EXCERPTED RECORDS:
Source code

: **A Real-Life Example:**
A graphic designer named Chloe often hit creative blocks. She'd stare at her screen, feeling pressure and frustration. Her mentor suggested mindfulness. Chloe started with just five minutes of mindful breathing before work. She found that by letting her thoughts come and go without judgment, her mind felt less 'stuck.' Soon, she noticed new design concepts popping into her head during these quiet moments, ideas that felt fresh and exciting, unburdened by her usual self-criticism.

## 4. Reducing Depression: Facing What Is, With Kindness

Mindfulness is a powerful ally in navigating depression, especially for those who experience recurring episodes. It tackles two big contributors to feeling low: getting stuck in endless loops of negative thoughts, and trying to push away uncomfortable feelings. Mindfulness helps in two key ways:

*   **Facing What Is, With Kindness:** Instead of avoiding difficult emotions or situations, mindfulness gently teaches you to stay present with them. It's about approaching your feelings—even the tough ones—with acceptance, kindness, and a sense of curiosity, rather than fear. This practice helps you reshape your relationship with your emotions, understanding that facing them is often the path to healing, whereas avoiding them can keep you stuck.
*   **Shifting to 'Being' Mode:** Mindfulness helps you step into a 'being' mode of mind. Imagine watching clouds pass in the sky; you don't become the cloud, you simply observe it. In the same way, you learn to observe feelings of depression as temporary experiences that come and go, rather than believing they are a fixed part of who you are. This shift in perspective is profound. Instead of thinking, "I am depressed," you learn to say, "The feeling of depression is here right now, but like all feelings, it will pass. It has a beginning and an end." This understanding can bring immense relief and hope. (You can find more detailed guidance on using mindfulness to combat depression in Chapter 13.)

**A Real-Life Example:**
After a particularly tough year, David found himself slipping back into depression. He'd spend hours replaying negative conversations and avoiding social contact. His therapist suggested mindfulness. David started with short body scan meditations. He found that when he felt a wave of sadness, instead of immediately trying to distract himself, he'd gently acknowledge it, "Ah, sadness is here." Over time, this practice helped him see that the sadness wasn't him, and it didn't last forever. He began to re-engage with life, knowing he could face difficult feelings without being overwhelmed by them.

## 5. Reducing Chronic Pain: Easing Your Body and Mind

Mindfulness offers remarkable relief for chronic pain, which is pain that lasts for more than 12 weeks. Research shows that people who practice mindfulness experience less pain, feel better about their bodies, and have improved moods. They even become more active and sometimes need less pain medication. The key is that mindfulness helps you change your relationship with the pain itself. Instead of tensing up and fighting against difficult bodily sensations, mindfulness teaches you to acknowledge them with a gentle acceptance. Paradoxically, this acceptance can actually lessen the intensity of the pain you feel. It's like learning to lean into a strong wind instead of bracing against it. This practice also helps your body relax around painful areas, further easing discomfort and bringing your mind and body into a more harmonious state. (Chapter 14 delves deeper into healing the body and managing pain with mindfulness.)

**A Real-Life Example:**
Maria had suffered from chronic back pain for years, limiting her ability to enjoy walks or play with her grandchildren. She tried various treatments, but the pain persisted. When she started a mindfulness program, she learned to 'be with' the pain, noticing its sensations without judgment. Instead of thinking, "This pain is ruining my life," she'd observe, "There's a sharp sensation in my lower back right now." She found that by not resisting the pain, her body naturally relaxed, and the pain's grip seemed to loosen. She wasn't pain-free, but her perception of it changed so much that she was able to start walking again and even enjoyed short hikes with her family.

WRITTEN TASK:
Whenever a line of the data above includes the word "Reducing", copy that line.

EXERCISE OUTPUT:
## 4. Reducing Depression: Facing What Is, With Kindness
## 5. Reducing Chronic Pain: Easing Your Body and Mind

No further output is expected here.